Porchet Léonore · Nationalrat · 2022-03-08
Porchet Léonore · Nationalrat · Waadt · Grüne Fraktion · 2022-03-08
Wortprotokoll
Ma motion propose de créer une base légale qui permettrait d'introduire une taxe au kilomètre pour la nourriture importée, en fonction du mode de transport, et de s'assurer que les revenus de cette taxe soient utilisés afin de soutenir l'agriculture locale suisse.
Pourquoi intervenir? Parce que nous sommes évidemment face à une urgence environnementale. Le 28 février, la semaine passée, le dernier rapport du GIEC adressé aux décideurs politiques est sorti. J'espère sincèrement que nous aurons l'opportunité de passer en revue cette documentation qui rappelle à quel point l'urgence est prégnante.

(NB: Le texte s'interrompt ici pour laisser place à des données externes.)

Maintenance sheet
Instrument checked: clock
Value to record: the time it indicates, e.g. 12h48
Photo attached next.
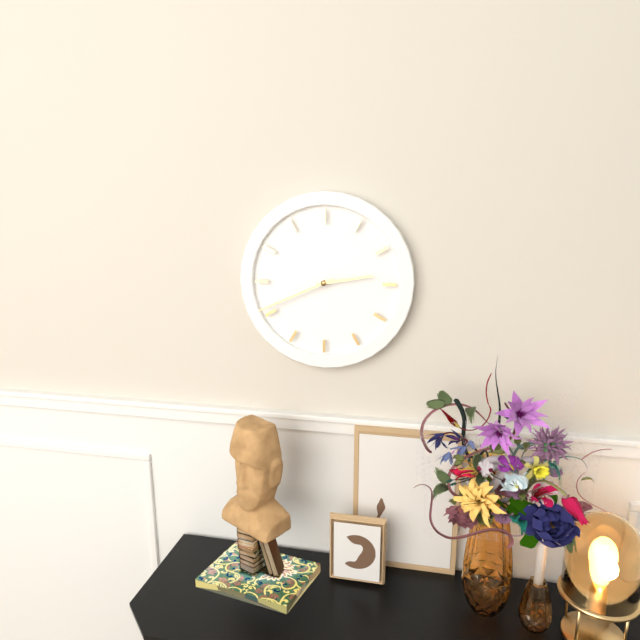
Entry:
2h41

Parmi les thèmes présentés par le rapport du GIEC, la sécurité alimentaire tient une bonne place. Sécheresse, canicule, météo extrême, l'alimentation va non seulement être plus difficile à produire, mais elle perdra vraisemblablement en qualité avec les aléas climatiques touchant notamment la photosynthèse. L'alimentation est donc un défi sur le plan mondial. Il y a bien un lien irréfutable entre la situation climatique et la manière dont nous produisons les aliments, mais aussi les conséquences sur l'agriculture de la situation climatique, raison pour laquelle ma motion souhaite atténuer nos impacts sur le climat, mais aussi soutenir l'agriculture suisse.
Il faut rappeler que l'alimentation représente 28 pour cent de la charge environnementale suisse et que nous avons la possibilité de réduire fortement cet impact. Les coûts environnementaux du panier alimentaire peuvent diminuer de 90 pour cent si les aliments sont consommés à moins de vingt kilomètres du lieu de production. C'est le cabinet de conseil Carbone 4 qui dit que consommer en circuit court réduirait de 0,17 tonne le CO2 par an et par personne.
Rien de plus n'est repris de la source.